Stichwort White Card. Da es hier viele Baustellen gibt, werden auch viele Arbeiter benötigt die mit anpacken können. Wer jedoch auf einer Baustelle arbeiten will, muss bestimmte Sicherheitsvorschriften beachten und verstanden haben. Um das zu prüfen gibt es Kurse  (online oder persönlich), in denen man die Inhalte vermittelt bekommt, einige Fragen (135 Stück) beantworten muss, sein Wissen in mündlicher Form abgefragt wird, eine Gebühr zu zahlen hat und erst dann seine Lizenz erhält.
So setzte ich mich also am nächsten Morgen den PC, fing an die Fragen zu beantworten und das Audio Assesment zu erledigen. Puh, es war zwar nicht sonderlich schwer aber trotzdem zeitintensiv. Zwischendurch gab es zum Mittag eine 5-Minuten Terrine und dann ging es weiter. Den Rest des Tages verbrachte ich dann noch mit einer Sporteinheit im nahegelegenen Park und mit Einbruch der Dunkelheit bewaffnete ich mich mit meiner Kamera und probierte mich an ein paar Nackt… eh sorry Nachtaufnahmen. Danke für das Lesen und jetzt viel Spaß mit meinen ersten Versuchen von Nachtaufnahmen oder auch Langzeitbelichtungen. 🙂

Harbour Bridge at Night, Langzeitbelichtung, Olympus OMD EM 5, dreamcatcher.tv

Harbour Bridge at Night, Langzeitbelichtung, Olympus OMD EM 5, dreamcatcher.tv

Circular Quay at Night, Langzeitbelichtung, Olympus OMD EM 5, dreamcatcher.tv,

Opera House at Night, Langzeitbelichtung, Olympus OMD EM 5, dreamcatcher.tv

„Schöne Grüße!“
Wenn die Sonne des Lebens untergeht, leuchten dafür die Sterne der Erinnerung.

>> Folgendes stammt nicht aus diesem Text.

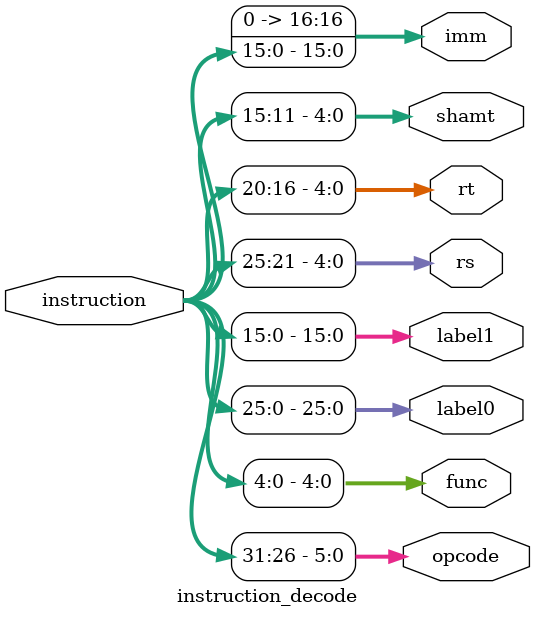
<source format=v>
`timescale 1ns / 1ps
module instruction_decode (
    input [31:0] instruction,
    output [5:0] opcode,
    output [4:0] func,
    output [25:0] label0,
    output [15:0] label1,
    output [4:0] rs,
    output [4:0] rt,
    output [4:0] shamt,
    output [16:0] imm
);

    assign opcode = instruction[31:26];
    assign func = instruction[4:0];
    assign label0 = instruction[25:0];
    assign label1 = instruction[15:0];
    assign rs = instruction[25:21];
    assign rt = instruction[20:16];
    assign shamt = instruction[15:11];
    assign imm = instruction[15:0];
    
endmodule
</source>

In Gedenken an meinen Papa – ich trage dich in meinem Herzen!

4 Kommentare zu „Sydney: zwischen Chinatown und Steilküste

  1. Lieber Franz, dein Papa ist immer bei dir und passt auf dich auf… 😉 Ganz besonderst das Foto mit der Gicht am Meer war 100 % sein Ding & er wäre ebenso bis vor an das letzte Stück der Klippe gelaufen !
    Deine Fotos sind Mega und Postkarten geeignet :-)) Du wächst täglich mit Deinen Herausforderungen ! Dein Papa wäre sehr sehr glücklich darüber und mehr als Stolz auf dich !!